I don't know about you but I can hardly contain myself.

Maurice Gleeson
13 Aug 2015

* the 2 apparent mutations are in fact only 1. The marker DYS389 is a single STR marker that has four parts: m, n, p, and q. At FamilyTreeDNA they have two tests for DYS389. The first test looks at the first two parts of marker DYS389 (m and n). This is what they call DYS389I. The second test looks at all four parts of DYS389 (m, n, p, and q). This is what they call DYS389II. There are, by scientific convention, two ways to display the result of DYS389II.  The way FTDNA display the result is by showing the total for the entire DYS389 marker (m+n+p+q). This is described in their Learning Centre FAQ here. Member G-21 has a mutation in 389i - which is indicated by his value of 13 rather than the modal 14. For marker 389ii his value of 29 rather than 30 indicates that in the entire marker (parts m+n+p+q) he still only has a single mutation - that same single mutation which is reported as 389i. In reality, since 389ii includes all four parts of the marker, we should just drop 389i off our table.

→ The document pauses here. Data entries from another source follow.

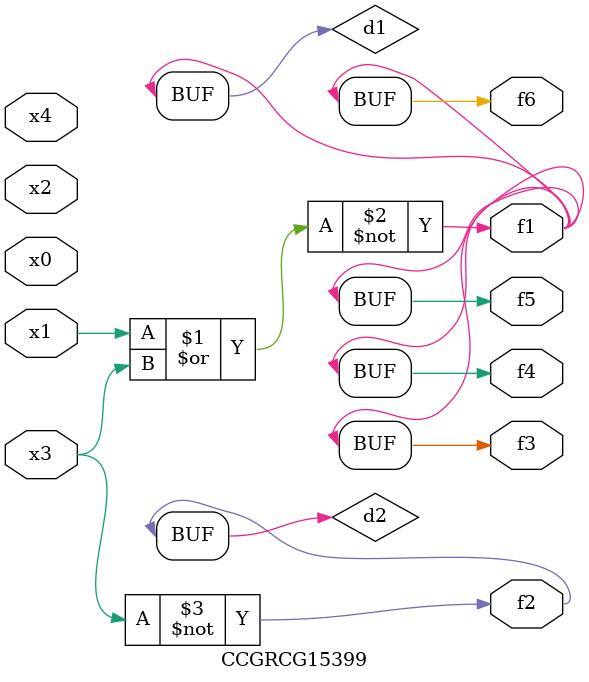
<source format=v>
module CCGRCG15399(
	input x0, x1, x2, x3, x4,
	output f1, f2, f3, f4, f5, f6
);

	wire d1, d2;

	nor (d1, x1, x3);
	not (d2, x3);
	assign f1 = d1;
	assign f2 = d2;
	assign f3 = d1;
	assign f4 = d1;
	assign f5 = d1;
	assign f6 = d1;
endmodule

</source>
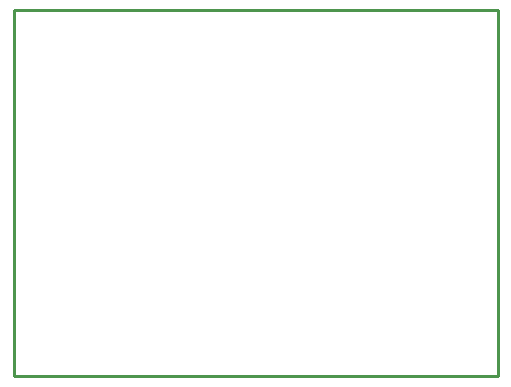
<source format=gm1>
%FSTAX25Y25*%
%MOIN*%
%SFA1B1*%

%IPPOS*%
%ADD25C,0.010000*%
%LNtop_board1-1*%
%LPD*%
G54D25*
X0100394Y0100394D02*
X0261811D01*
Y0222441*
X0100394D02*
X0261811D01*
X0100394Y0100394D02*
Y0222441D01*
M02*
</source>
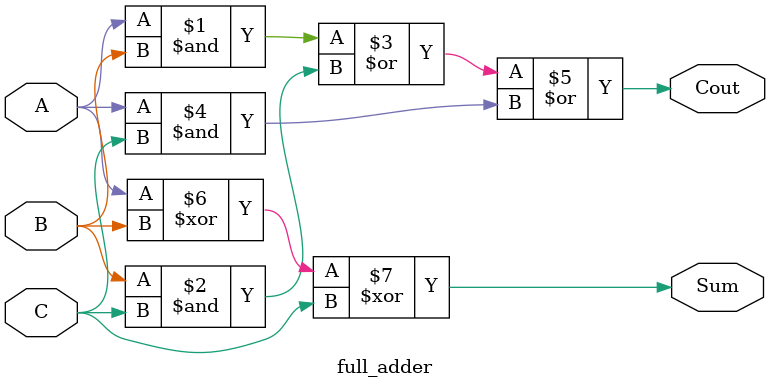
<source format=v>
module full_adder(
    input A,B,C,
    output Cout,Sum
);

assign Cout = (A&B)|(B&C)|(A&C);
assign Sum = A^B^C;

endmodule 

</source>
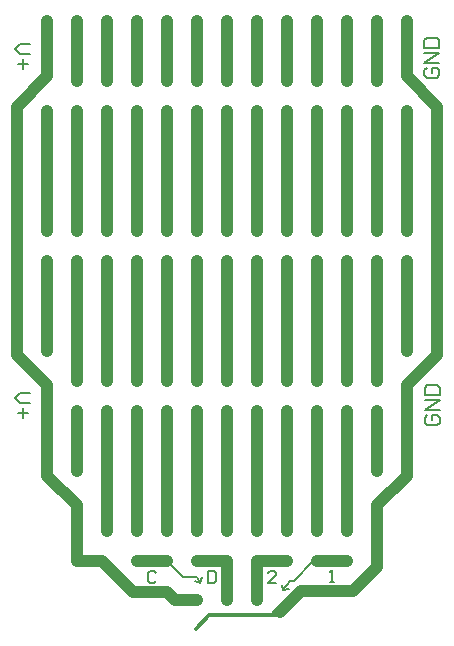
<source format=gto>
G04*
G04 #@! TF.GenerationSoftware,Altium Limited,CircuitStudio,1.5.2 (30)*
G04*
G04 Layer_Color=65535*
%FSLAX25Y25*%
%MOIN*%
G70*
G01*
G75*
%ADD11C,0.01200*%
%ADD16C,0.04000*%
%ADD17C,0.00800*%
%ADD18C,0.00600*%
D11*
X769000Y632000D02*
X792800D01*
X790050Y632150D02*
X792100Y634300D01*
X764500Y627500D02*
X769000Y632000D01*
D16*
X724900Y650000D02*
Y668800D01*
Y650000D02*
X733300D01*
X743500Y639800D01*
X792700Y633200D02*
X799500Y640000D01*
X817100D01*
X757700Y637000D02*
X765000D01*
X754900Y639800D02*
X757700Y637000D01*
X743500Y639800D02*
X754900D01*
X817100Y640000D02*
X825100Y648000D01*
X785000Y637000D02*
Y650000D01*
X775000Y637000D02*
Y650000D01*
X715100Y678600D02*
X724900Y668800D01*
X715100Y678600D02*
Y708700D01*
X704900Y718900D02*
X715100Y708700D01*
X704900Y718900D02*
Y801600D01*
X715000Y811700D01*
Y830000D01*
X835000Y811700D02*
Y830000D01*
Y811700D02*
X845100Y801600D01*
Y718900D02*
Y801600D01*
X834900Y708700D02*
X845100Y718900D01*
X834900Y678600D02*
Y708700D01*
X825100Y668800D02*
X834900Y678600D01*
X825100Y648000D02*
Y668800D01*
X725000Y680000D02*
Y700000D01*
Y710000D02*
Y750000D01*
Y810000D02*
Y830000D01*
X755000Y710000D02*
Y750000D01*
Y810000D02*
Y830000D01*
X765000Y710000D02*
Y750000D01*
Y810000D02*
Y830000D01*
X795000Y710000D02*
Y750000D01*
Y810000D02*
Y830000D01*
X805000Y710000D02*
Y750000D01*
Y810000D02*
Y830000D01*
X725000Y760000D02*
Y800000D01*
X755000Y760000D02*
Y800000D01*
X765000Y760000D02*
Y800000D01*
X795000Y760000D02*
Y800000D01*
X805000Y760000D02*
Y800000D01*
X825000Y680000D02*
Y700000D01*
X735000Y710000D02*
Y750000D01*
Y810000D02*
Y830000D01*
X745000Y710000D02*
Y750000D01*
Y810000D02*
Y830000D01*
X775000Y710000D02*
Y750000D01*
X785000Y710000D02*
Y750000D01*
Y810000D02*
Y830000D01*
X775000Y810000D02*
Y830000D01*
X815000Y710000D02*
Y750000D01*
X825000Y710000D02*
Y750000D01*
Y810000D02*
Y830000D01*
X815000Y810000D02*
Y830000D01*
X735000Y760000D02*
Y800000D01*
X745000Y760000D02*
Y800000D01*
X775000Y760000D02*
Y800000D01*
X785000Y760000D02*
Y800000D01*
X815000Y760000D02*
Y800000D01*
X825000Y760000D02*
Y800000D01*
X735000Y660000D02*
Y700000D01*
X745000Y660000D02*
Y700000D01*
X755000Y660000D02*
Y700000D01*
X765000Y660000D02*
Y700000D01*
X775000Y660000D02*
Y700000D01*
X785000Y660000D02*
Y700000D01*
X795000Y660000D02*
Y700000D01*
X805000Y660000D02*
Y700000D01*
X815000Y660000D02*
Y700000D01*
X835000Y760000D02*
Y800000D01*
X715000Y760000D02*
Y800000D01*
Y720000D02*
Y750000D01*
X835000Y720000D02*
Y750000D01*
X805000Y650000D02*
X815000D01*
X785000D02*
X795000D01*
X765000D02*
X775000D01*
X745000D02*
X755000D01*
D17*
X760200Y644800D02*
X764800D01*
X755000Y650000D02*
X760200Y644800D01*
X764940D02*
X765943Y642888D01*
X766530Y644695D01*
X764136Y643475D02*
X765943Y642888D01*
X793700Y640300D02*
X795559Y640695D01*
X793305Y642159D02*
X793700Y640300D01*
X795900Y643600D01*
X797300D01*
X803700Y650000D01*
D18*
X751366Y646232D02*
X750699Y646899D01*
X749366D01*
X748700Y646232D01*
Y643566D01*
X749366Y642900D01*
X750699D01*
X751366Y643566D01*
X809300Y643000D02*
X810633D01*
X809966D01*
Y646999D01*
X809300Y646332D01*
X791366Y642900D02*
X788700D01*
X791366Y645566D01*
Y646232D01*
X790699Y646899D01*
X789366D01*
X788700Y646232D01*
X768700Y646899D02*
Y642900D01*
X770699D01*
X771366Y643566D01*
Y646232D01*
X770699Y646899D01*
X768700D01*
X709433Y706197D02*
X706100D01*
X704434Y704531D01*
X706100Y702865D01*
X709433D01*
X706933Y701199D02*
Y697866D01*
X708600Y699533D02*
X705267D01*
X841629Y698617D02*
X840796Y697784D01*
Y696118D01*
X841629Y695285D01*
X844961D01*
X845794Y696118D01*
Y697784D01*
X844961Y698617D01*
X843295D01*
Y696951D01*
X845794Y700283D02*
X840796D01*
X845794Y703615D01*
X840796D01*
Y705281D02*
X845794D01*
Y707781D01*
X844961Y708614D01*
X841629D01*
X840796Y707781D01*
Y705281D01*
X841525Y814593D02*
X840692Y813760D01*
Y812093D01*
X841525Y811260D01*
X844857D01*
X845690Y812093D01*
Y813760D01*
X844857Y814593D01*
X843191D01*
Y812926D01*
X845690Y816259D02*
X840692D01*
X845690Y819591D01*
X840692D01*
Y821257D02*
X845690D01*
Y823756D01*
X844857Y824589D01*
X841525D01*
X840692Y823756D01*
Y821257D01*
X709451Y822523D02*
X706118D01*
X704452Y820857D01*
X706118Y819191D01*
X709451D01*
X706952Y817525D02*
Y814193D01*
X708618Y815859D02*
X705285D01*
M02*

</source>
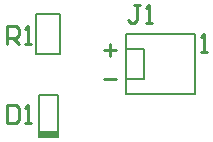
<source format=gto>
G04*
G04 #@! TF.GenerationSoftware,Altium Limited,Altium Designer,21.5.1 (32)*
G04*
G04 Layer_Color=65535*
%FSLAX25Y25*%
%MOIN*%
G70*
G04*
G04 #@! TF.SameCoordinates,7F1FC79F-1769-4250-B25E-F515DFE62234*
G04*
G04*
G04 #@! TF.FilePolarity,Positive*
G04*
G01*
G75*
%ADD10C,0.00787*%
%ADD11C,0.01000*%
%ADD12R,0.06299X0.01968*%
D10*
X45587Y36339D02*
X51587D01*
Y46339D01*
X45587D02*
X51587D01*
X45587Y51339D02*
X68587D01*
X45587Y31339D02*
Y51339D01*
Y31339D02*
X68587D01*
Y51339D01*
X16535Y17028D02*
X22835D01*
Y31201D01*
X16535D02*
X22835D01*
X16535Y17028D02*
Y31201D01*
X23622Y44685D02*
Y58071D01*
X15748Y44685D02*
X23622D01*
X15748Y58071D02*
X23622D01*
X15748Y44685D02*
Y58071D01*
D11*
X70587Y45339D02*
X72586D01*
X71586D01*
Y51337D01*
X70587Y50337D01*
X38402Y36433D02*
X42400D01*
X38402Y46306D02*
X42400D01*
X40401Y48306D02*
Y44307D01*
X5844Y48182D02*
Y54180D01*
X8843D01*
X9843Y53180D01*
Y51181D01*
X8843Y50181D01*
X5844D01*
X7843D02*
X9843Y48182D01*
X11842D02*
X13841D01*
X12842D01*
Y54180D01*
X11842Y53180D01*
X50168Y61297D02*
X48169D01*
X49168D01*
Y56299D01*
X48169Y55299D01*
X47169D01*
X46169Y56299D01*
X52167Y55299D02*
X54167D01*
X53167D01*
Y61297D01*
X52167Y60298D01*
X5844Y27901D02*
Y21903D01*
X8843D01*
X9843Y22902D01*
Y26901D01*
X8843Y27901D01*
X5844D01*
X11842Y21903D02*
X13841D01*
X12842D01*
Y27901D01*
X11842Y26901D01*
D12*
X19685Y18012D02*
D03*
M02*

</source>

Any mutation in 389i will be included in 389ii. My thanks to Lisa Little for pointing this out.  


  1. Wonderful! We've been working on a similar analysis with our Towne DNA project and I've been trying to articulate and illustrate for years what you've done so well here. We have the benefit of 30+ men with solid paper trails back to their shared immigrant ancestor b 1599. Parallel and back-mutations have been a real disappointment, though. We are now working with SNPs as well, with one Big-Y in the group. Thank you for this great article!

    1. Thanks Margaret. It's an exciting time for Mutation History Trees now that SNP data is beginning to come in. The next post will show how SNP data paints an entirely new picture and raises some important issues about our previous assumptions! :-)

    2. A fascinating article Maurice. Thank you. I will take some time to red and absorb this information. Thanks again Damian

  2. An excellent article Maurice. I shall be fascinated to see how the picture changes with the inclusion of SNP data!

    1. Thanks Debbie. I suspect the hand-drawn Mutation History Tree (MHT) is likely to be biased by the fact that we tend to start with the Panel 1 markers (1-12), then proceed to the Panel 2 set (13-25), etc. We might get a different tree if we started at the other end i.e. Panel 5 first (markers 68-11), then Panel 4 (38-67), etc.

      Also, the rapidly-mutating markers may easily skew the results if added in to the MHT too soon. I think a less risky approach might be to leave them till last, and start with the slow mutating markers. This will be particularly important for larger genetic families, with a common ancestor pre-surnames.